#### SUPPLIED RECORDS

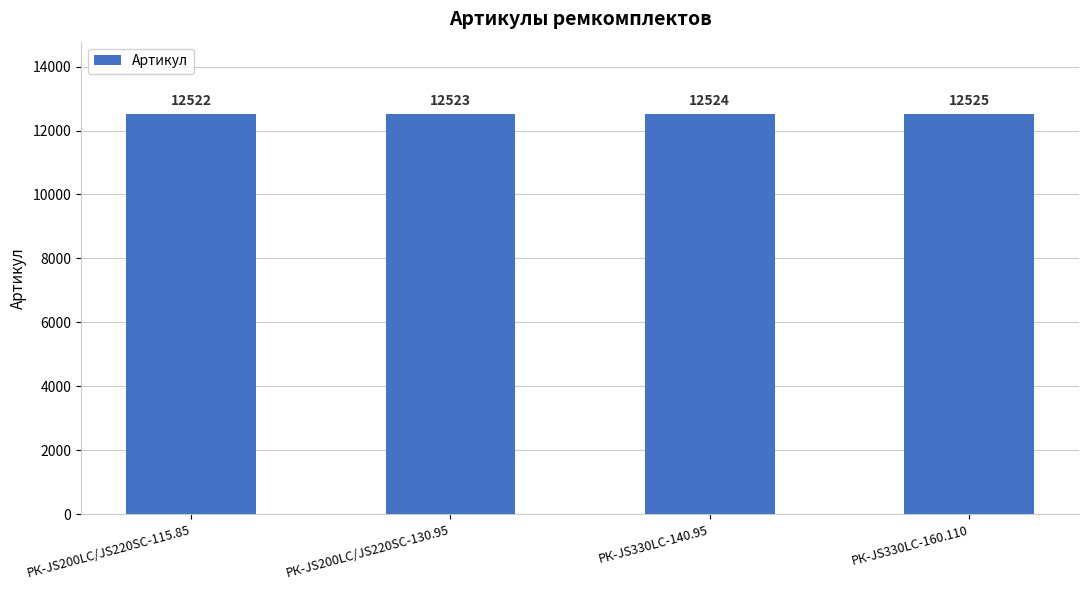

Count the number of data series in this chart.

1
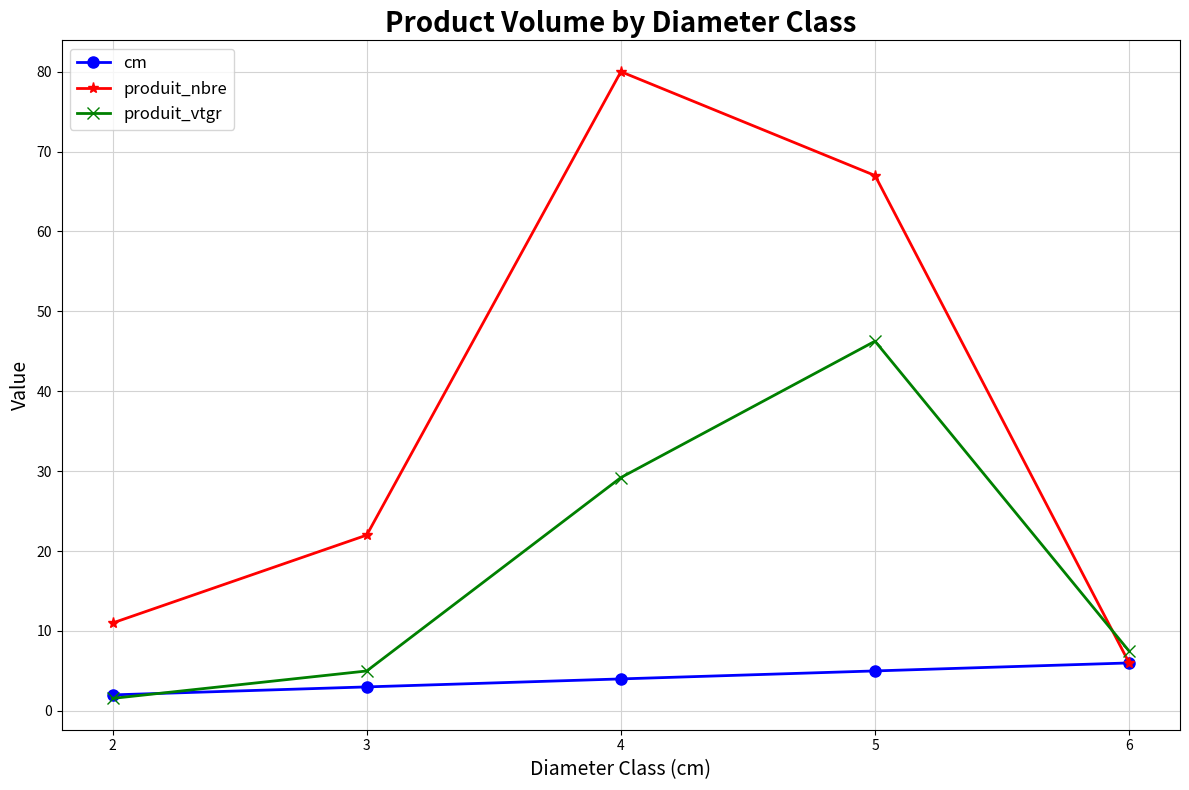

At which category does produit_vtgr reach its first local peak?

5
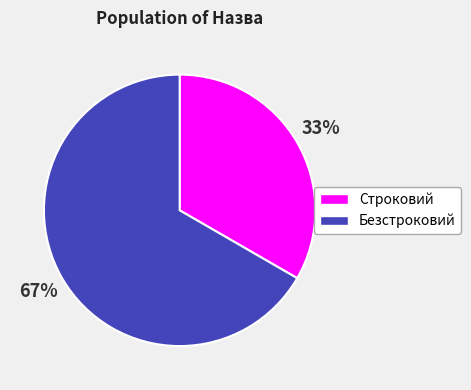

What is the ratio of the value at Строковий to the value at Безстроковий?

0.5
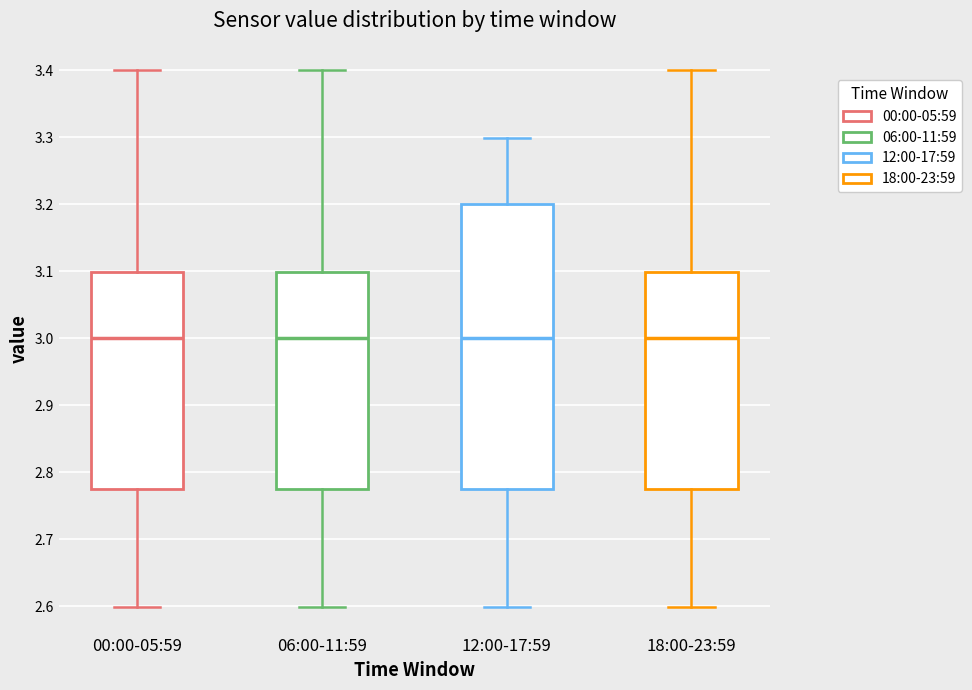

Which box is the tallest, from its lower edge to its upper edge?

12:00-17:59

########

Reproduce the records verbatim, starting with the line that contains "At which category" and continuing through the end of the records, omitting the pictures.

- [RESPONSE AREA]:
At which category does produit_vtgr reach its first local peak?

5

What is the ratio of the value at Строковий to the value at Безстроковий?

0.5

Which box is the tallest, from its lower edge to its upper edge?

12:00-17:59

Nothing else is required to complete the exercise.